(Material provided begins)

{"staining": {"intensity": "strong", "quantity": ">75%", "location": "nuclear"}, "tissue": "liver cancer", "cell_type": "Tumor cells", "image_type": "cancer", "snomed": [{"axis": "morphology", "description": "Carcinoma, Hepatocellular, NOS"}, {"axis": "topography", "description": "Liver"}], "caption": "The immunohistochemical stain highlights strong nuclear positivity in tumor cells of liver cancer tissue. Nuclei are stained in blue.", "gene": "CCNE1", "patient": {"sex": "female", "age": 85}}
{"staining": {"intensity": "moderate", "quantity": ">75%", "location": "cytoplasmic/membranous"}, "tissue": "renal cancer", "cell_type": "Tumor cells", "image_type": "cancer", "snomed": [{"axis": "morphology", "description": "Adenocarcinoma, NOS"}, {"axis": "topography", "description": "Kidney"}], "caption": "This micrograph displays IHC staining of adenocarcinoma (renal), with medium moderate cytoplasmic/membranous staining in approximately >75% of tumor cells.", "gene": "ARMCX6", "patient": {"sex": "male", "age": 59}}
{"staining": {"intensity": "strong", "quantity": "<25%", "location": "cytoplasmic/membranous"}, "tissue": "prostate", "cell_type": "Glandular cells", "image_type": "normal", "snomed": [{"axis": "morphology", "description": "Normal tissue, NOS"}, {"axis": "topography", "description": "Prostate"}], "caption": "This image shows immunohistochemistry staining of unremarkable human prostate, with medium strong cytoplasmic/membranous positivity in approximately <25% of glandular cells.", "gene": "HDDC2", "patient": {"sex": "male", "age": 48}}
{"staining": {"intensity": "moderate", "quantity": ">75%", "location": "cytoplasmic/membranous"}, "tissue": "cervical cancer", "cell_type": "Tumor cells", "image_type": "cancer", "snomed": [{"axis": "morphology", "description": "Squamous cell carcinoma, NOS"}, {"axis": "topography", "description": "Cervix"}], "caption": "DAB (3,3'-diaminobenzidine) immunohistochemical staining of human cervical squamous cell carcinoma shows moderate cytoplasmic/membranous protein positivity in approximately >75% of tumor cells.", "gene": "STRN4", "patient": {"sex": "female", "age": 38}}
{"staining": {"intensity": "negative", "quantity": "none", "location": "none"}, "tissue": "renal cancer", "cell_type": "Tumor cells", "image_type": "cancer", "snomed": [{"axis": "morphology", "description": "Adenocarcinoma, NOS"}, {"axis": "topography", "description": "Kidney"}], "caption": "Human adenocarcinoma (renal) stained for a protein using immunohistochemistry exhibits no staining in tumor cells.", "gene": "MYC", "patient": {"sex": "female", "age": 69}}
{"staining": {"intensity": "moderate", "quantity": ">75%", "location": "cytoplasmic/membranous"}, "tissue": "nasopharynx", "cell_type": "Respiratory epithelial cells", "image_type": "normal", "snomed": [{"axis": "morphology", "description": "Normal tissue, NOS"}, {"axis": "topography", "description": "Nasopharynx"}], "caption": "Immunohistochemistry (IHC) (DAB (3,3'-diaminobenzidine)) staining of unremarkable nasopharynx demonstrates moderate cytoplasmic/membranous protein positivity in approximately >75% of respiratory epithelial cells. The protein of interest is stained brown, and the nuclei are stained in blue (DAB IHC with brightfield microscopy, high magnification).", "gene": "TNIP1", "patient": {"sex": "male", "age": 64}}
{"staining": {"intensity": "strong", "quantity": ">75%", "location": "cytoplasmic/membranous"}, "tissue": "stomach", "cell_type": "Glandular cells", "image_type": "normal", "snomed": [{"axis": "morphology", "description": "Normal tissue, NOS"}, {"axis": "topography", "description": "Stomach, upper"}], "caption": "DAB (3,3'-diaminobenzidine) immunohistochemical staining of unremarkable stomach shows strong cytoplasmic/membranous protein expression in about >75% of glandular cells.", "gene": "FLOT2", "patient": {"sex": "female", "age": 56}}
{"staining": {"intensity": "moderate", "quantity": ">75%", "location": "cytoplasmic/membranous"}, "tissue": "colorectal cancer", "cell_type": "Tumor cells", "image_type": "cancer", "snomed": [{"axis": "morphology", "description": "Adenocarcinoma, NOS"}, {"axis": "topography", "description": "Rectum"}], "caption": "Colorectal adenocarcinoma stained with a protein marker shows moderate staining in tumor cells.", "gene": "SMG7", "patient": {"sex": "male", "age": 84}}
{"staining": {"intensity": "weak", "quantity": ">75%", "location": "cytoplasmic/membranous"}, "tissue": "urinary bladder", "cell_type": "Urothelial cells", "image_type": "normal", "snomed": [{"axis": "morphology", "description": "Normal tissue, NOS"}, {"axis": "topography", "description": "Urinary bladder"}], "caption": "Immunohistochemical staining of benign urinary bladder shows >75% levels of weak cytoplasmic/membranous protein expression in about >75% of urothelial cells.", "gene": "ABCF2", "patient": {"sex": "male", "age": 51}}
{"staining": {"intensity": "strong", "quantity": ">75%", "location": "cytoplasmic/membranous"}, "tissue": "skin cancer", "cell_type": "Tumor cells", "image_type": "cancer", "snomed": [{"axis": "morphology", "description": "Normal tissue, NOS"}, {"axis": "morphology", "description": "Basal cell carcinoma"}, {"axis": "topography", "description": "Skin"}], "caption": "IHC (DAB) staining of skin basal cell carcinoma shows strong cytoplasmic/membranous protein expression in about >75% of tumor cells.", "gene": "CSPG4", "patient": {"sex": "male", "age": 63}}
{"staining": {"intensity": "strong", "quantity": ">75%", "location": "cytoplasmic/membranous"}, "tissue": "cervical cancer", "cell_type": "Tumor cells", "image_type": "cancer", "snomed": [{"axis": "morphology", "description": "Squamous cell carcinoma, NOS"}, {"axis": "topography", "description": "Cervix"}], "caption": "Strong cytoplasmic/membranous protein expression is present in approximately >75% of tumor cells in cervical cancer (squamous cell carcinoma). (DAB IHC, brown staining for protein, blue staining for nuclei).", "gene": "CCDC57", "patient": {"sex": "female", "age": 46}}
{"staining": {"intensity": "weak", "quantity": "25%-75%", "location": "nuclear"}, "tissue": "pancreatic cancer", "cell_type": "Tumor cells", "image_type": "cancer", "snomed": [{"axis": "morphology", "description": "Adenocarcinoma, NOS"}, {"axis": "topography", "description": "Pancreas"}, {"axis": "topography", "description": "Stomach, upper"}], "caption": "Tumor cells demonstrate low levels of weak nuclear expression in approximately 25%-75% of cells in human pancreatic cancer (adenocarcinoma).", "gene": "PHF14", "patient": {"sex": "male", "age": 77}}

(Material provided ends)

# [Instructions to follow]
Gather all lines of the records that include the word "Squamous".

# [Written answer]
{"staining": {"intensity": "moderate", "quantity": ">75%", "location": "cytoplasmic/membranous"}, "tissue": "cervical cancer", "cell_type": "Tumor cells", "image_type": "cancer", "snomed": [{"axis": "morphology", "description": "Squamous cell carcinoma, NOS"}, {"axis": "topography", "description": "Cervix"}], "caption": "DAB (3,3'-diaminobenzidine) immunohistochemical staining of human cervical squamous cell carcinoma shows moderate cytoplasmic/membranous protein positivity in approximately >75% of tumor cells.", "gene": "STRN4", "patient": {"sex": "female", "age": 38}}
{"staining": {"intensity": "strong", "quantity": ">75%", "location": "cytoplasmic/membranous"}, "tissue": "cervical cancer", "cell_type": "Tumor cells", "image_type": "cancer", "snomed": [{"axis": "morphology", "description": "Squamous cell carcinoma, NOS"}, {"axis": "topography", "description": "Cervix"}], "caption": "Strong cytoplasmic/membranous protein expression is present in approximately >75% of tumor cells in cervical cancer (squamous cell carcinoma). (DAB IHC, brown staining for protein, blue staining for nuclei).", "gene": "CCDC57", "patient": {"sex": "female", "age": 46}}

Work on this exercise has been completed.